In 1973, the Lesbian Alliance began publishing a newsletter entitled Moonstorm, which ran until 1980.

The Gay News-Telegraph (later known as the Lesbian and Gay News-Telegraph), ceased publication in 2000.

Vital Voice magazine shut down in 2020.

== Notable people ==
- Rasheen Aldridge Jr., activist and politician, represented St. Louis in Missouri Legislature and currently serves as Alderman in the 14th ward.
- Josephine Baker, the performer, desegregation activist, and spy, was born in St. Louis. Her relationships with women are well-documented.
- Jonica Booth, bisexual actress from Rap Sh!t and Bad Girls Club
- William S. Burroughs, writer of the Beat Generation, grew up in St. Louis and attended John Burroughs School (allegedly no relation). Although his family provided a privileged suburban lifestyle, Burroughs sought out "seedier" aspects of the urban landscape, such as sewers, skid row, and frequent visits with sex workers. These impressions manifest in many of his works, and he was dismayed to see the "redeveloped" St. Louis on a return in 1965. He described the Arch grounds construction as "ominous... like the only landmark to survive an atomic blast."
- Mike Colona, former Missouri House Representative, was appointed Associate Circuit Judge by Governor Mike Parson. As Representative, Colona unsuccessfully introduced bills to legalize same-sex marriage and to secede St. Louis from the state of Missouri.
- 20th-century author Emma Crow was born in St.
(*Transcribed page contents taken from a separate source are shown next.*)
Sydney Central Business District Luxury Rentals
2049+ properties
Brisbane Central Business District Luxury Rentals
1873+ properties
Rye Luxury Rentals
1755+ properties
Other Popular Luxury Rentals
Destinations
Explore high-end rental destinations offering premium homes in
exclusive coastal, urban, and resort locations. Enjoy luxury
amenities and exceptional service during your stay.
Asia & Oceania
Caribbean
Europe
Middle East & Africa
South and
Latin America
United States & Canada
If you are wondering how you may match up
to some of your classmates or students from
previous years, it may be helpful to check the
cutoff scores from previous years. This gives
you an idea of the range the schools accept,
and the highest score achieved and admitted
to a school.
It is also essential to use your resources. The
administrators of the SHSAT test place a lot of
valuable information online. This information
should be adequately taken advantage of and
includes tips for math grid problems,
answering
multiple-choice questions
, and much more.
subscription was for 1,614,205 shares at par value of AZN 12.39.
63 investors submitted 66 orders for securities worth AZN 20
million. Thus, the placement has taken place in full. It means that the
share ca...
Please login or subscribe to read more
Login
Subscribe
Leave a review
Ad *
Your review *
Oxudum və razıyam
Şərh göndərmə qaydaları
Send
Louis, where she began her relationship with Charlotte Cushman.
- Lea DeLaria, actress widely known for her role in Orange Is the New Black, grew up in Belleville, Illinois and attended the first Pride in St. Louis. She was arrested for "open and notorious homosexuality" in Missouri and spent a night in jail.
- Maxi Glamour, a non-binary drag artist who competed on The Boulet Brothers' Dragula, started their drag career in St. Louis and is an organizer for queer community building and political education.
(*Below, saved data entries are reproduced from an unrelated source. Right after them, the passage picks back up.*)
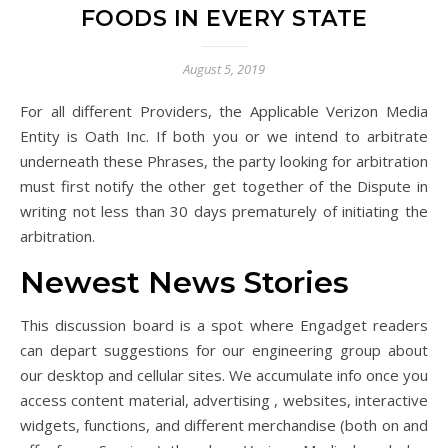
FOODS IN EVERY STATE
August 5, 2019
For all different Providers, the Applicable Verizon Media
Entity is Oath Inc. If both you or we intend to arbitrate
underneath these Phrases, the party looking for arbitration
must first notify the other get together of the Dispute in
writing not less than 30 days prematurely of initiating the
arbitration.
Newest News Stories
This discussion board is a spot where Engadget readers
can depart suggestions for our engineering group about
our desktop and cellular sites. We accumulate info once you
access content material, advertising , websites, interactive
widgets, functions, and different merchandise (both on and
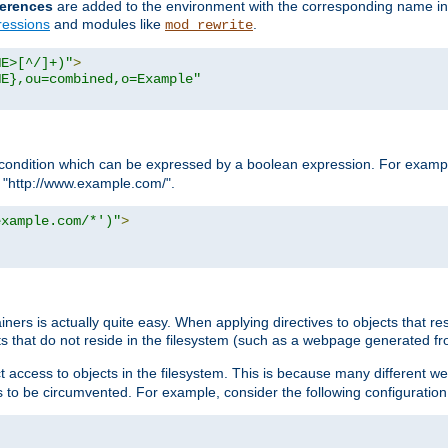
erences
are added to the environment with the corresponding name in
ressions
and modules like
.
mod_rewrite
ME>[^/]+)"
>
ME},ou=combined,o=Example"
condition which can be expressed by a boolean expression. For example
h "http://www.example.com/".
example.com/*')"
>
rs is actually quite easy. When applying directives to objects that res
cts that do not reside in the filesystem (such as a webpage generated 
ct access to objects in the filesystem. This is because many different 
ns to be circumvented. For example, consider the following configuration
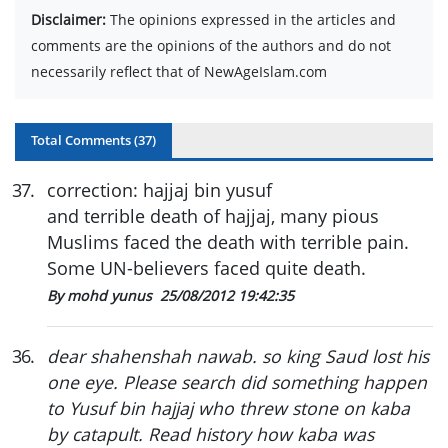
Disclaimer:
The opinions expressed in the articles and
comments are the opinions of the authors and do not
necessarily reflect that of NewAgeIslam.com
Total Comments (
37
)
37
.
correction: hajjaj bin yusuf
and terrible death of hajjaj, many pious
Muslims faced the death with terrible pain.
Some UN-believers faced quite death.
By mohd yunus
25/08/2012 19:42:35
36
.
dear shahenshah nawab. so king Saud lost his
one eye. Please search did something happen
to Yusuf bin hajjaj who threw stone on kaba
by catapult. Read history how kaba was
- Nathan Lee Graham, accomplished actor and singer born and raised in St. Louis.
- Harriet Hosmer, the most distinguished female sculptor in the United States during the 19th century, attended Missouri Medical College.
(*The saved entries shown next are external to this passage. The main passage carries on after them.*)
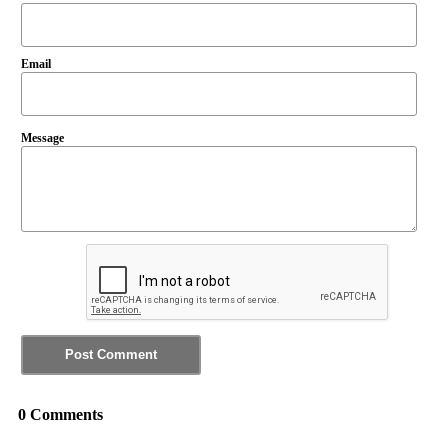
Email
Message
0 Comments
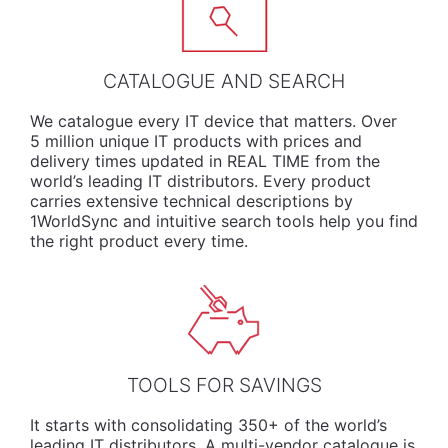
CATALOGUE AND SEARCH
We
catalogue
every IT device that matters. Over
5 million unique IT products with prices and
delivery times updated in REAL TIME from the
world’s leading IT distributors. Every product
carries extensive technical descriptions by
1WorldSync and intuitive search tools help you find
the right product every time.
TOOLS FOR SAVINGS
It starts with consolidating 350+ of the world’s
leading IT distributors. A multi-vendor catalogue is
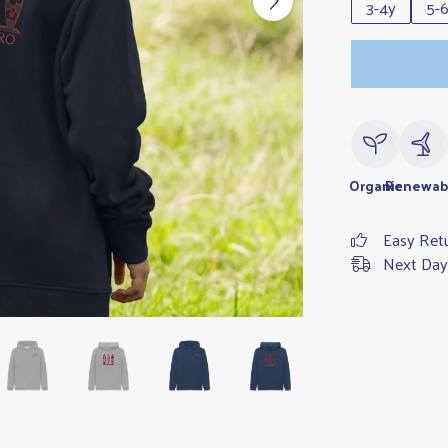
3-4y
5-
Organic
Renewab
Easy Ret
Next Day 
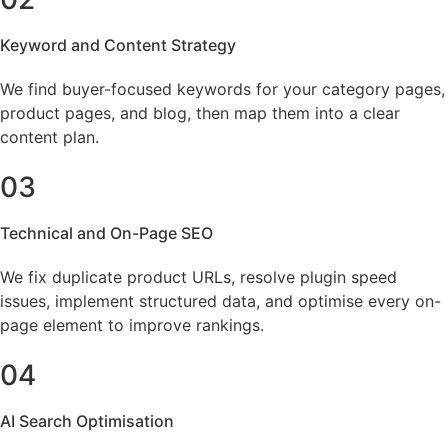
Keyword and Content Strategy
We find buyer-focused keywords for your category pages,
product pages, and blog, then map them into a clear
content plan.
03
Technical and On-Page SEO
We fix duplicate product URLs, resolve plugin speed
issues, implement structured data, and optimise every on-
page element to improve rankings.
04
AI Search Optimisation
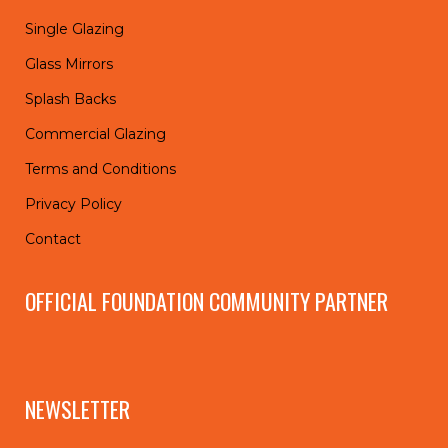
Single Glazing
Glass Mirrors
Splash Backs
Commercial Glazing
Terms and Conditions
Privacy Policy
Contact
OFFICIAL FOUNDATION COMMUNITY PARTNER
NEWSLETTER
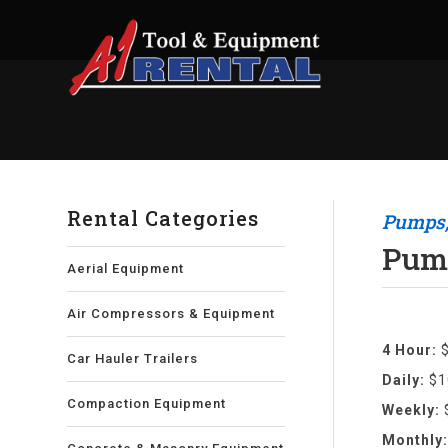
Rental Categories
Pumps,
Pump
Aerial Equipment
Air Compressors & Equipment
4 Hour:
Car Hauler Trailers
Daily:
$1
Compaction Equipment
Weekly:
Monthly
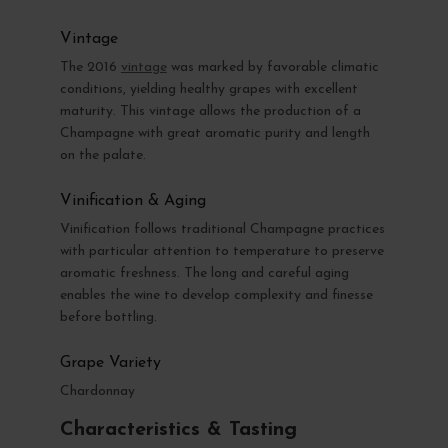
Vintage
The 2016
vintage
was marked by favorable climatic
conditions, yielding healthy grapes with excellent
maturity. This vintage allows the production of a
Champagne with great aromatic purity and length
on the palate.
Vinification & Aging
Vinification follows traditional Champagne practices
with particular attention to temperature to preserve
aromatic freshness. The long and careful aging
enables the wine to develop complexity and finesse
before bottling.
Grape Variety
Chardonnay
Characteristics & Tasting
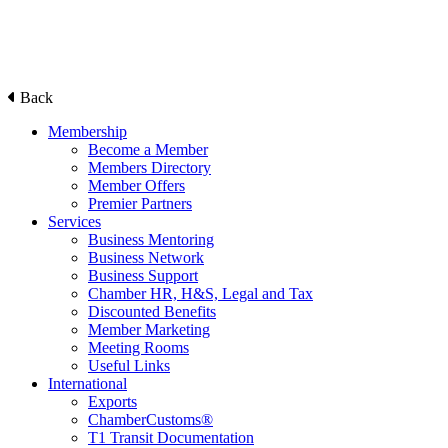
Back
Membership
Become a Member
Members Directory
Member Offers
Premier Partners
Services
Business Mentoring
Business Network
Business Support
Chamber HR, H&S, Legal and Tax
Discounted Benefits
Member Marketing
Meeting Rooms
Useful Links
International
Exports
ChamberCustoms®
T1 Transit Documentation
- Fannie Hurst grew up in St. Louis and studied at Washington University in St. Louis, then went on to become an author, civil rights activist, and the host one of the first television shows to provide a mainstream platform for the gay community in the 1950s.
- Laud Humphreys began his sociological career at Washington University and conducted research for the Tearoom Trade in Forest Park.
- David Jay, founder of Asexual Visibility and Education Network (AVEN).
- Internationally renowned circus performer Omar Kingsley, better known as Ella Zoyara, was born in St. Louis.
- V. E. Schwab, fantasy author, lived in St. Louis while studying at Washington University in St. Louis.
- Tennessee Williams, famous playwright, moved to St. Louis as a child and graduated from University City High School.
- Sculptor and silverpoint artist Thelma Wood studied at Washington University in St. Louis. Djuna Barnes would go on to fictionalize their relationship in Nightwood, which is frequently considered one of the great Modernist novels, as well as one of the early prominent novels to explicitly depict a sexual relationship between women.